Vascular imaging with either a CTA or magnetic resonance angiography (MRA) of the brain, which is typically normal in PRES, can sometimes show focal vasoconstriction or vasodilation patterns present in CNS vasculitis; and magnetic resonance venography (MRV), which is also typically normal in PRES, can help exclude sagittal sinus thrombosis as a possible diagnosis.[31]

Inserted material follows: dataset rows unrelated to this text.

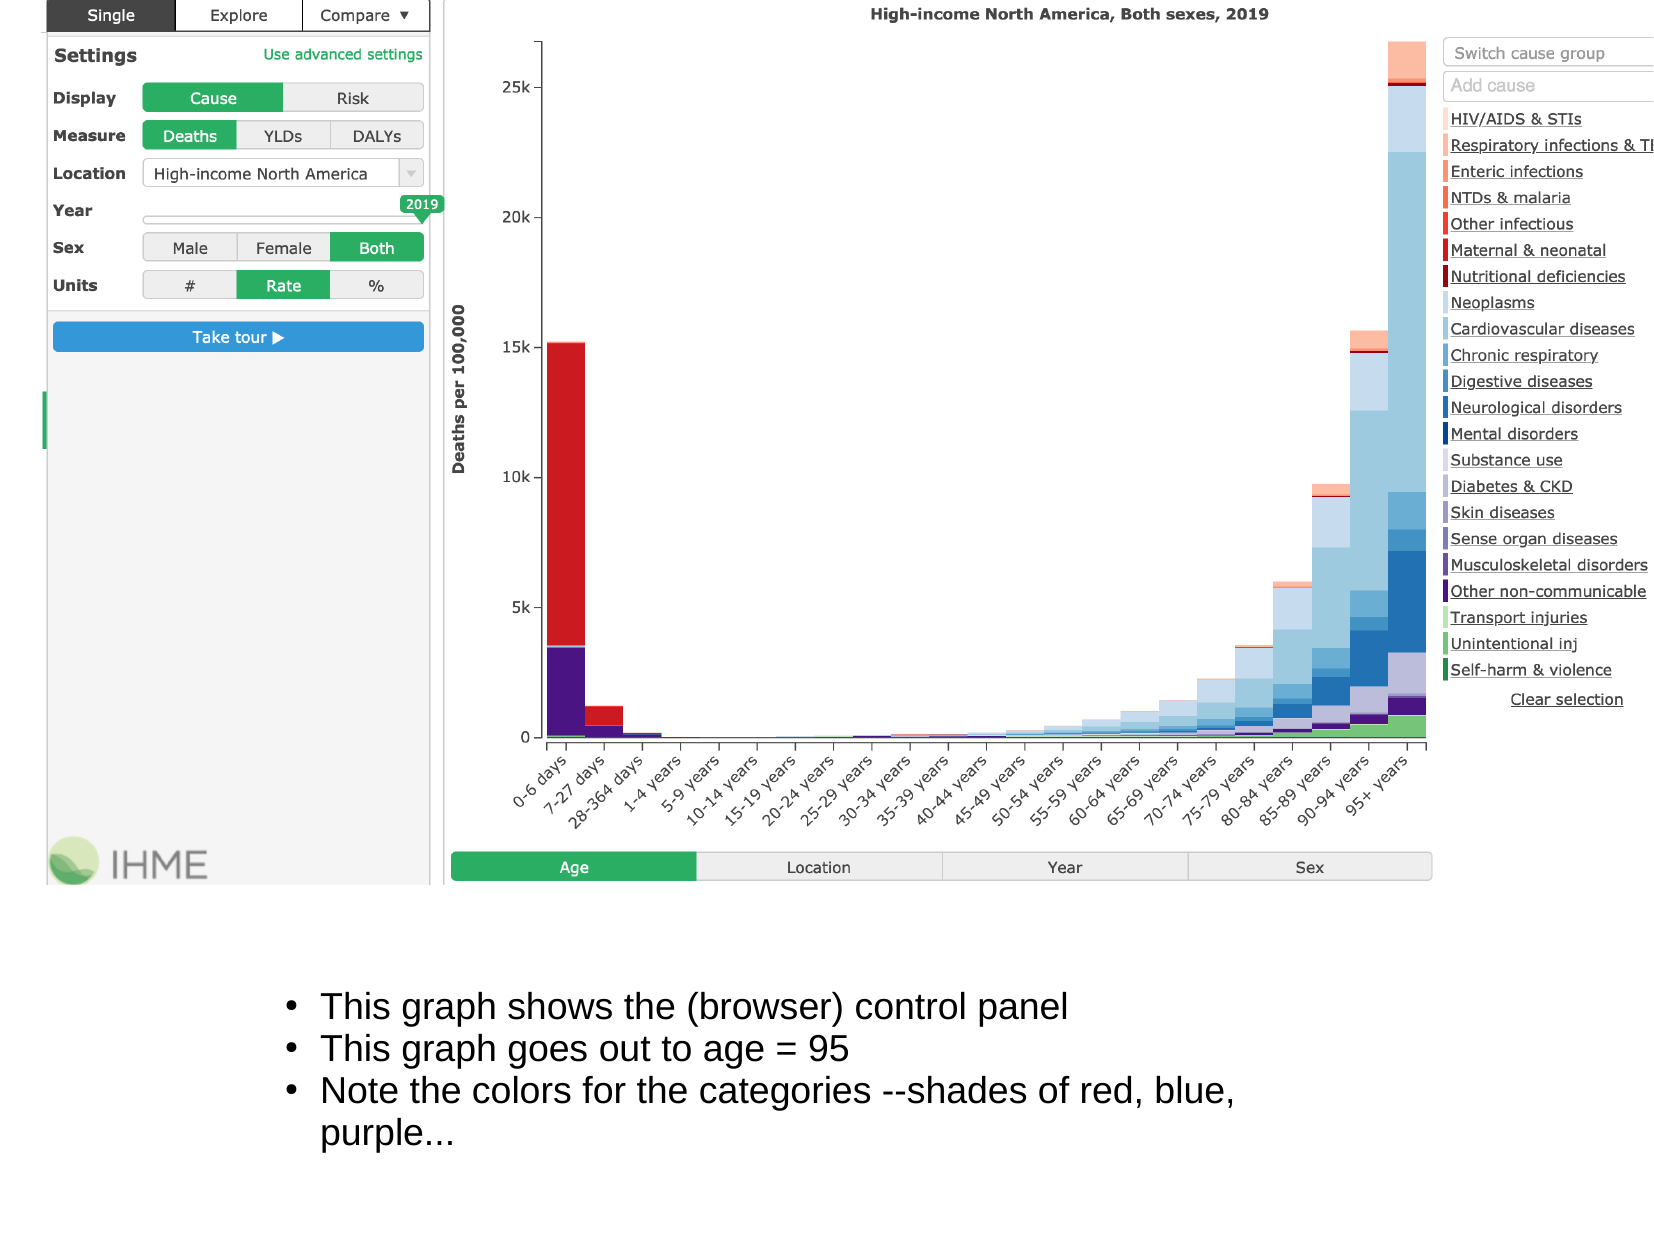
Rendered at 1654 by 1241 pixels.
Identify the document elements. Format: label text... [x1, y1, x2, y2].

picture [41, 0, 1654, 886]
text_box This graph shows the (browser) control panel This graph goes out to age = 95 Note the colors for the categories --shades of red, blue, purple... [270, 978, 1351, 1241]
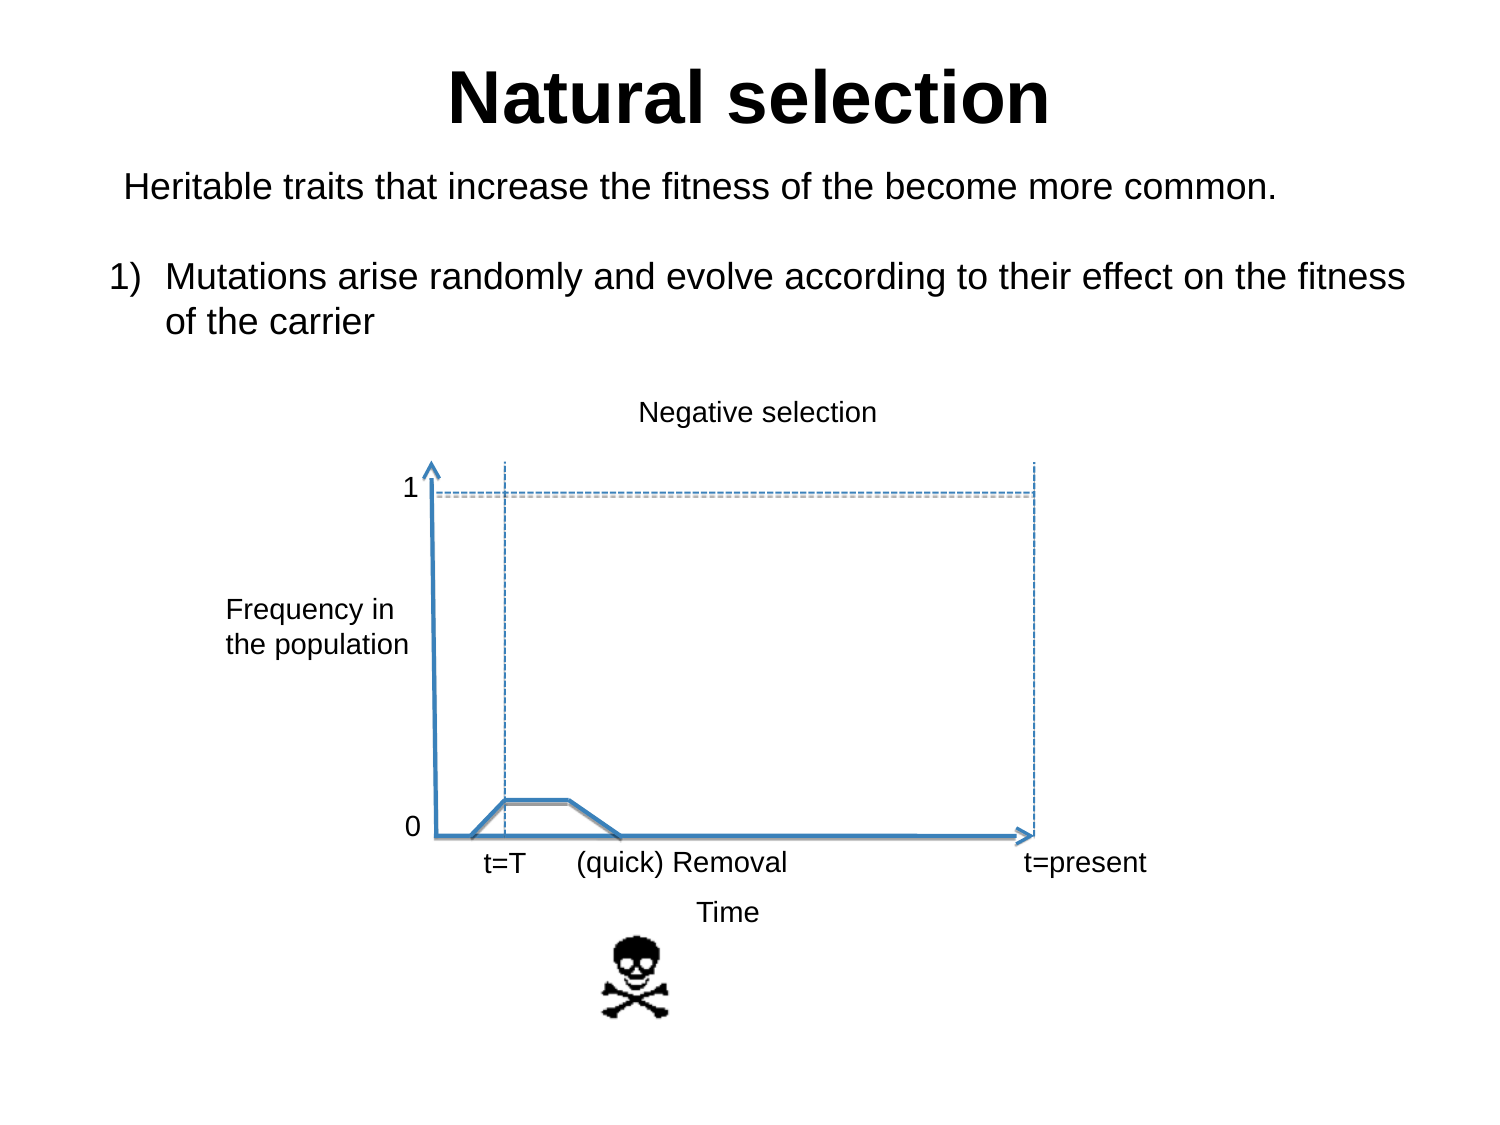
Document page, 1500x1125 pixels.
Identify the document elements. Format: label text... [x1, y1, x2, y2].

text_box 1 [387, 460, 434, 511]
list Heritable traits that increase the fitness of the become more common. Mutations arise randomly and evolve according to their effect on the fitness of the carrier [75, 146, 1425, 363]
text_box Negative selection [623, 385, 893, 436]
text_box Time [681, 886, 799, 937]
text_box Frequency in the population [210, 583, 432, 669]
text_box (quick) Removal [561, 835, 803, 886]
title Natural selection [75, 0, 1425, 146]
text_box t=T [468, 837, 542, 887]
picture [590, 923, 676, 1030]
text_box t=present [1009, 835, 1162, 886]
text_box 0 [390, 799, 436, 850]
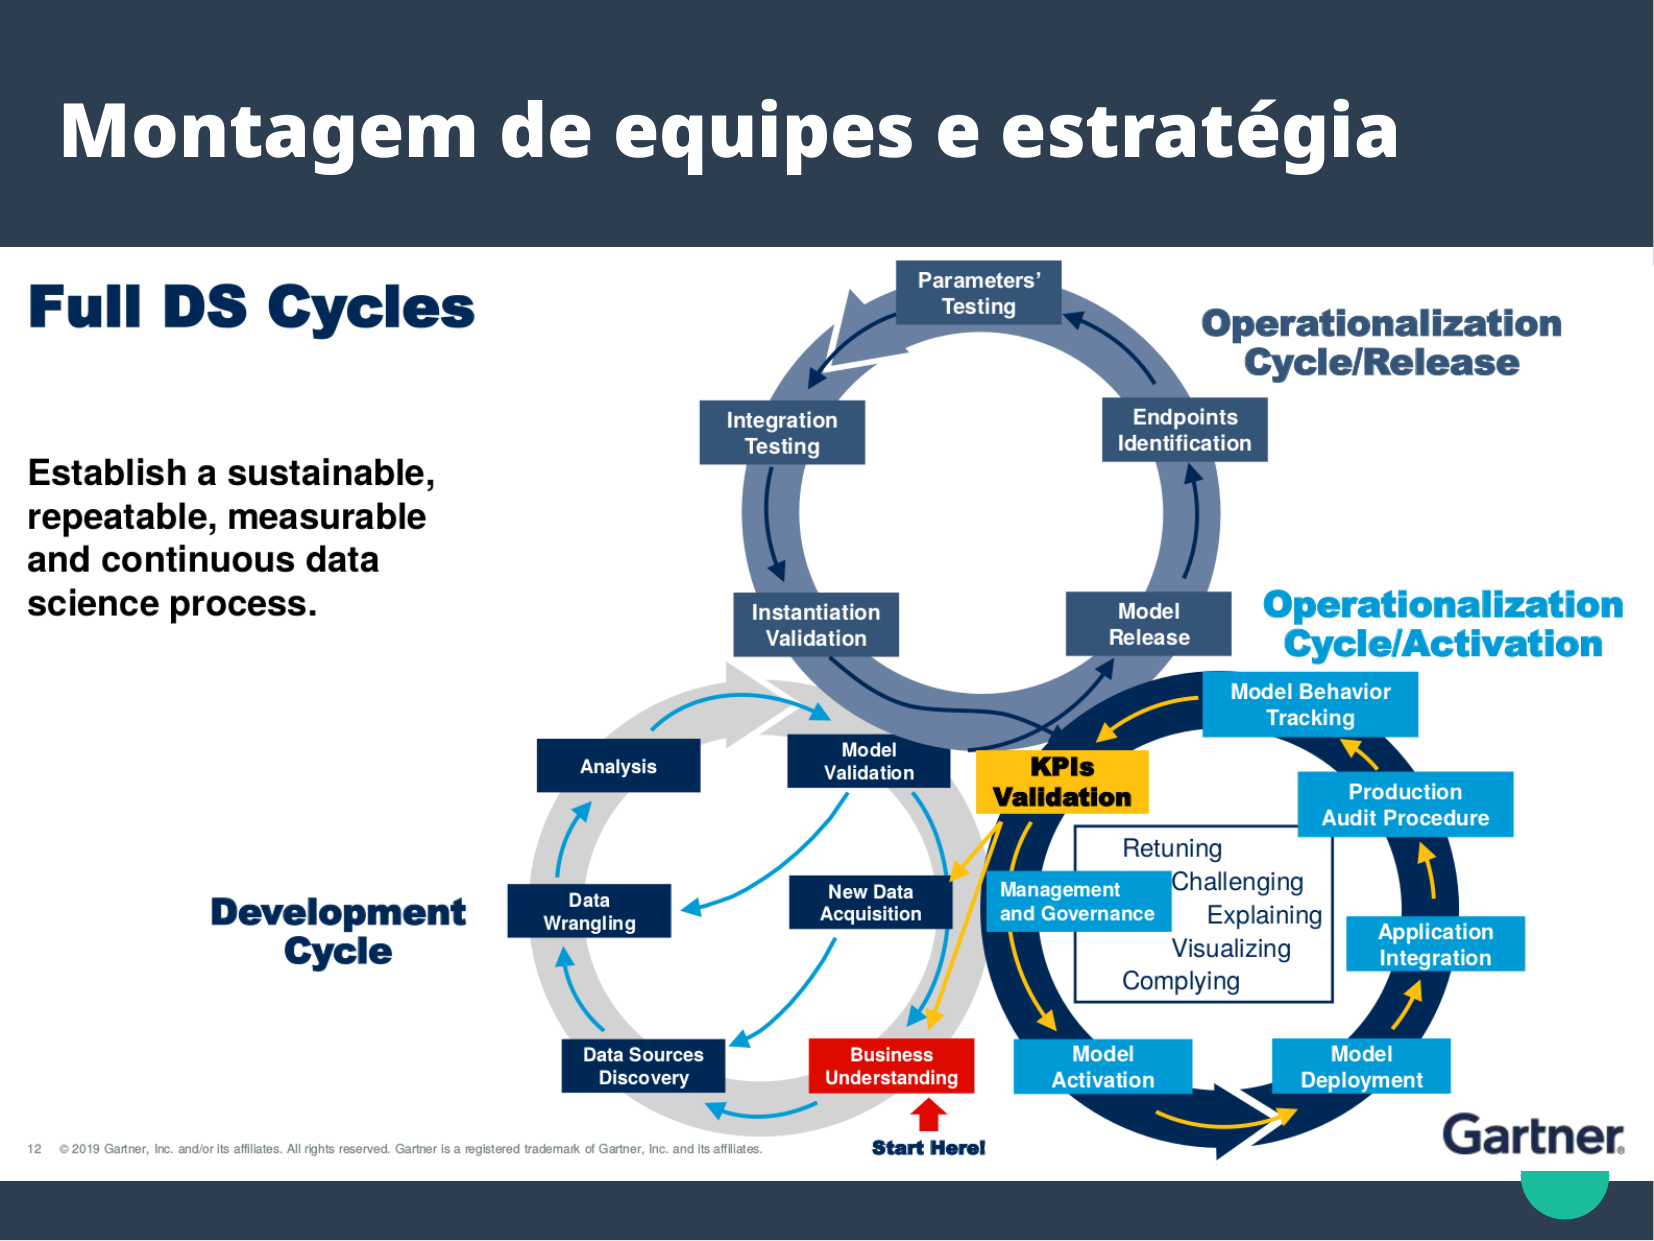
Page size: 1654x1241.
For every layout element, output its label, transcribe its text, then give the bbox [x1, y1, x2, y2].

picture [0, 247, 1654, 1171]
title Montagem de equipes e estratégia [59, 49, 1595, 207]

Part of the workup for PRES also includes the evaluation of potential etiologies since their identification will be crucial for management. Obtaining blood work can help evaluate electrolyte imbalances like uremia and hypomagnesemia, hypoalbuminemia, protein deficiency, and CSF studies for underlying infection (for example, herpes simplex virus type 1 or 2, which can cause herpes simplex encephalitis), and autoimmune etiologies. Blood work can also help exclude severe hypoglycemia as a potential diagnosis. A lumbar puncture is sometimes done in immunocompromised individuals or others with clinical suspicion of infection in order to assess for the presence of encephalitis.
Obtaining an electroencephalogram (EEG) in people with PRES can be helpful. For instance, if there is persistently altered mentation in the absence of tonic, clonic, or tonic-clonic movements, an individual may have subclinical seizure activity that can be captured on EEG. EEG patterns, however, are generally non-specific.[32]
Differential Diagnosis
The differential diagnosis of PRES is broad and includes the following:[2]
Prognosis
The prognosis of PRES is typically favorable if recognized and treated early, with symptom improvement or resolution in a few days to several weeks.[2][14] Visual symptoms often completely resolve, especially with early treatment of PRES, although there are some reported cases where residual visual deficits can remain (albeit improved) at 3 to 4 months after onset.[27] Although rare, it is unclear which individuals are at risk of having prolonged visual deficits and/or persistent seizures. PRES symptom irreversibility can ensue if treatment is delayed. If the amount of cerebral vasogenic edema is large, the prognosis can worsen, as the increased pressure to the surrounding blood vessels can compromise blood flow and result in ischemia.[16] In certain situations, if there is the involvement of the brainstem, the prognosis can also worsen.[16] Recurrence of PRES is possible and has been reported in individuals undergoing dialysis.[2]
Complications
Complications of PRES can develop if the disease is not treated promptly. Complications include focal neurologic deficits from ischemic injury, epilepsy, and life-threatening conditions, such as transforaminal cerebellar herniation, which is reported as one of the most common neurological complications that occur in children following hematopoietic stem cell transplantation.[5][38][5]